High-, low-risk adenomas could inform colonoscopy intervals
The presence of high- or low-risk adenomas at screening colonoscopy could help physicians determine how long to make surveillance intervals, according to study results.
“Ideally, surveillance recommendations are based on the risk of developing and dying from colorectal cancer after adenoma removal,” Jeffrey K. Lee, MD, MAS, of the department of gastroenterology at Kaiser Permanente San Francisco, and colleagues wrote. “Yet most studies that serve as the basis for the guidelines have either been small in size, performed under highly standardized conditions or with selected populations, lacked long-term follow-up and colonoscopy quality data, evaluated broad time intervals, or focused on advanced adenomas rather than colorectal cancer incidence and mortality as the primary outcome.”
Researchers analyzed data from 64,422 individuals who underwent baseline colonoscopies from 2004 to 2010. They separated their findings into three groups — no adenoma, low-risk adenoma and high-risk adenoma — and followed the individuals until the earliest diagnosis of CRC, death, disenrollment from the health plan or Dec. 21, 2017. They then compared risk for CRC and related deaths between the adenoma groups and the no adenoma group.
Compared with the no adenoma group (n = 45,881), Lee and colleagues found that patients in the high-risk group (n = 7,563) had a higher risk for CRC (HR = 2.61; 95% CI, 1.87–3.63). They also had a higher risk for CRC-related death (HR = 3.94: 95% CI, 1.9–6.56).
Researchers determined that patients in the low-risk adenoma group were not at significantly increased risk for CRC (HR = 1.29; 95% CI, 0.89–1.88) or related death (HR = 0.65; 95% CI, 0.19–2.18) compared with the no adenoma group.
Lee and colleagues wrote that their findings help expand the understanding of CRC risk and related deaths after the removal of low-risk adenomas at a baseline colonoscopy.
“This finding suggests that guidelines recommending comparable follow-up for low risk adenomas and normal examinations, such as lengthening the surveillance interval to [more than 5 years] and possibly 10 years, may provide comparable cancer incidence and mortality benefits for these two groups,” they wrote. “Additional studies, potentially including randomized trials, on the natural history of low-risk adenoma and normal findings without intervening surveillance exams before 10 years are needed to help guide future surveillance practices.” – by Alex Young
Disclosure s: The authors report no relevant financial disclosures.

Exercise instructions:
Answer these questions from the colonoscopy article above.
1. How many individuals had baseline colonoscopies analyzed in the study?
2. What was the latest date through which individuals were followed?
3. In which department and at which institution does Jeffrey K. Lee work?

Dataset content:
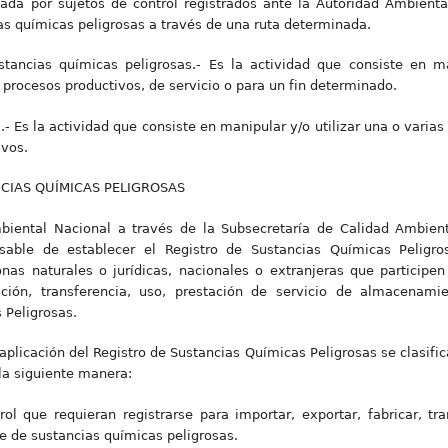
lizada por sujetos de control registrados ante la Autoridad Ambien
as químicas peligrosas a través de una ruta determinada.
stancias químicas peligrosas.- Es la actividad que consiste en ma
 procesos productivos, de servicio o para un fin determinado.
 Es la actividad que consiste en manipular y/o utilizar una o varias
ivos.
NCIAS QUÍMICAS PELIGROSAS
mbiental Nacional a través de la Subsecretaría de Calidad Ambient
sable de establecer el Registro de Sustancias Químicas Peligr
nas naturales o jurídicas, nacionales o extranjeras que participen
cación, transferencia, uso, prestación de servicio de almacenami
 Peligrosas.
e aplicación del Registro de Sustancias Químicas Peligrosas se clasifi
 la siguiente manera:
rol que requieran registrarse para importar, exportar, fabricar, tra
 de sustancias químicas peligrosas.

Output for this exercise:
1. 64,422 individuals.
2. Dec. 21, 2017.
3. The department of gastroenterology at Kaiser Permanente San Francisco.